- **Job**
Report each line of the data that includes the word "ismertetője".

(Excerpted data)

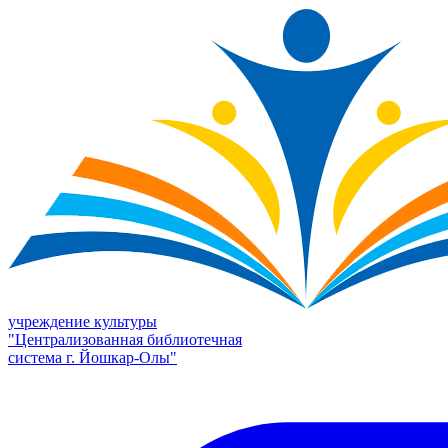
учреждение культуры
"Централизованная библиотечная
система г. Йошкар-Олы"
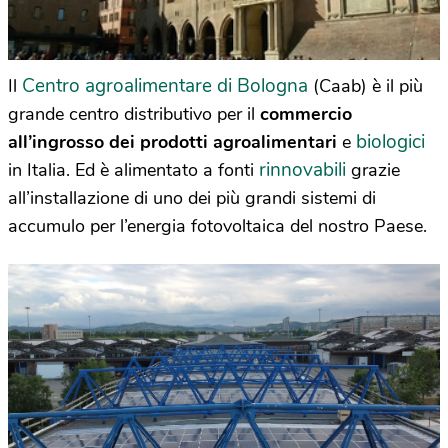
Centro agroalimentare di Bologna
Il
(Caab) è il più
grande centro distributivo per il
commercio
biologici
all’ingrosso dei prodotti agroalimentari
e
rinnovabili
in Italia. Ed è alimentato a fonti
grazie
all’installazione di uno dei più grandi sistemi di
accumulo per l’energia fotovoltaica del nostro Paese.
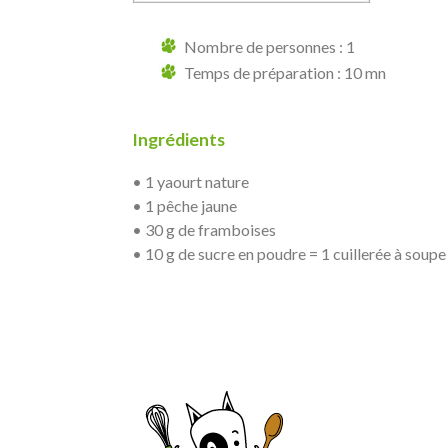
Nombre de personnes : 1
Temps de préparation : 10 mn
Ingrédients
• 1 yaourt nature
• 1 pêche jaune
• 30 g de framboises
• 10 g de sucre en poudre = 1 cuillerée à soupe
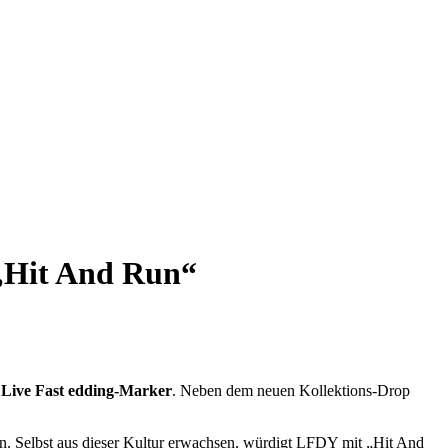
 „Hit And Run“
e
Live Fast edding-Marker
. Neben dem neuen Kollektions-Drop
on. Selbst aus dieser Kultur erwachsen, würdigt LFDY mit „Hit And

(End Excerpted data)
(Excerpted data)

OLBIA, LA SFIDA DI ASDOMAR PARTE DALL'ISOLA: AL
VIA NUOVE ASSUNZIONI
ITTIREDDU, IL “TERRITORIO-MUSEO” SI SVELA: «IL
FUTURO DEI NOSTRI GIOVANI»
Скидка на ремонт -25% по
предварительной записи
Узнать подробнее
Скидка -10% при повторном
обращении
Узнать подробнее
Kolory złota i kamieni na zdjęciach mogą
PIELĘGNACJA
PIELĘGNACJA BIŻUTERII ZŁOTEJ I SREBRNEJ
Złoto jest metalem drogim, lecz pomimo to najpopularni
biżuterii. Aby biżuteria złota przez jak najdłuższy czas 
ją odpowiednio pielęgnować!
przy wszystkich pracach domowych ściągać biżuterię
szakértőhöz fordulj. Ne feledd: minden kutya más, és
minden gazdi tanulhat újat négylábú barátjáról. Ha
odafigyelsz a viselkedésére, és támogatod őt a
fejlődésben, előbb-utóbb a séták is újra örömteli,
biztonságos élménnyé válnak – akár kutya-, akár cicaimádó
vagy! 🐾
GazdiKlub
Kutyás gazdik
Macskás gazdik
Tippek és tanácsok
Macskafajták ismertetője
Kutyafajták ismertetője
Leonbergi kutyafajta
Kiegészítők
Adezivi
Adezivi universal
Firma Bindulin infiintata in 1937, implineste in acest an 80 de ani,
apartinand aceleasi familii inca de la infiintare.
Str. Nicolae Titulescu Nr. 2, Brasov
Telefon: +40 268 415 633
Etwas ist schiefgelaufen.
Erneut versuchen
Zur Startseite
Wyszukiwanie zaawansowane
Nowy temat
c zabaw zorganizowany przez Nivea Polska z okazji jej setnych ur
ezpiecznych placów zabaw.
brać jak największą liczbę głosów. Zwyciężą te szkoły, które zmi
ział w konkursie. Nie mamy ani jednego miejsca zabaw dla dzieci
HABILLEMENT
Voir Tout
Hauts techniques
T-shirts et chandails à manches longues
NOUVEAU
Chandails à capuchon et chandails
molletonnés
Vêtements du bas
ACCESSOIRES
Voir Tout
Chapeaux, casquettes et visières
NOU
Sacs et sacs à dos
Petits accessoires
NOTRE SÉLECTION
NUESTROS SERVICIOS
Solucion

(End Excerpted data)
(Excerpted data)

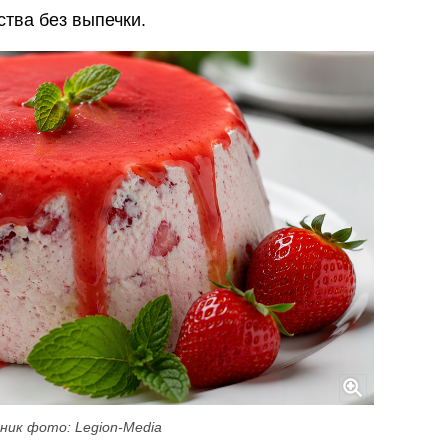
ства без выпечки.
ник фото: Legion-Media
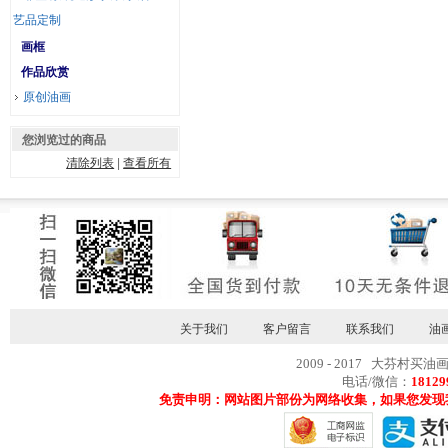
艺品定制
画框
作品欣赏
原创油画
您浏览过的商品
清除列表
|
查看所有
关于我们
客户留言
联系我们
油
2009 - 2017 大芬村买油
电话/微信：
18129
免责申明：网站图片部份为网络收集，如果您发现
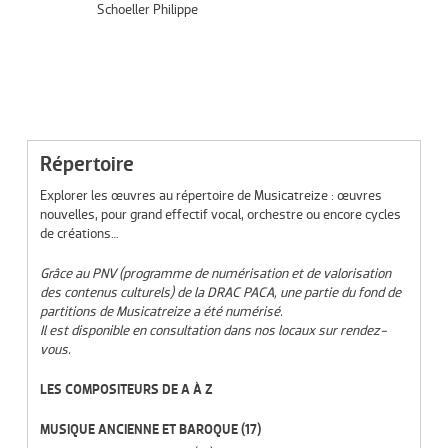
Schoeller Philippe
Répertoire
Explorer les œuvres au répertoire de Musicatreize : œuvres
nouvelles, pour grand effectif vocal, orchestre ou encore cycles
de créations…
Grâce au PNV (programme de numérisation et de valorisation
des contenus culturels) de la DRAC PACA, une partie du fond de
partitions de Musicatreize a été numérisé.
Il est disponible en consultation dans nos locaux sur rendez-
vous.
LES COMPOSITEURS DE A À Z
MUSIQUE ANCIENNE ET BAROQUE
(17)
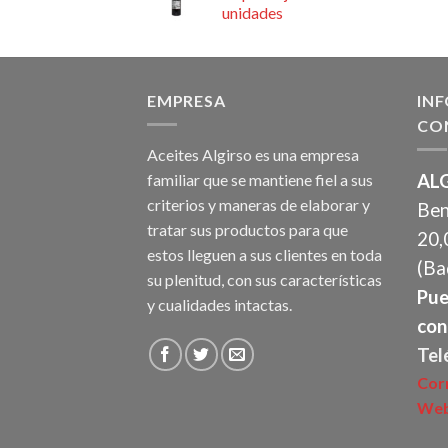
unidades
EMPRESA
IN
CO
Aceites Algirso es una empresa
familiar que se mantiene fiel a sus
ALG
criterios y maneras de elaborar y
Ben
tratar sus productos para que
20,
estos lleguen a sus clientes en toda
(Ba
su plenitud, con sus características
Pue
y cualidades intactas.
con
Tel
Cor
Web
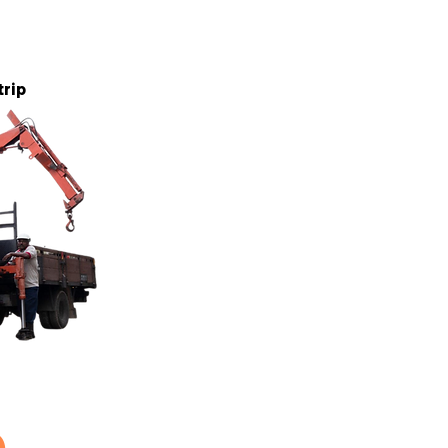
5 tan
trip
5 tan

(End Excerpted data)

- **Final answer**
Macskafajták ismertetője
Kutyafajták ismertetője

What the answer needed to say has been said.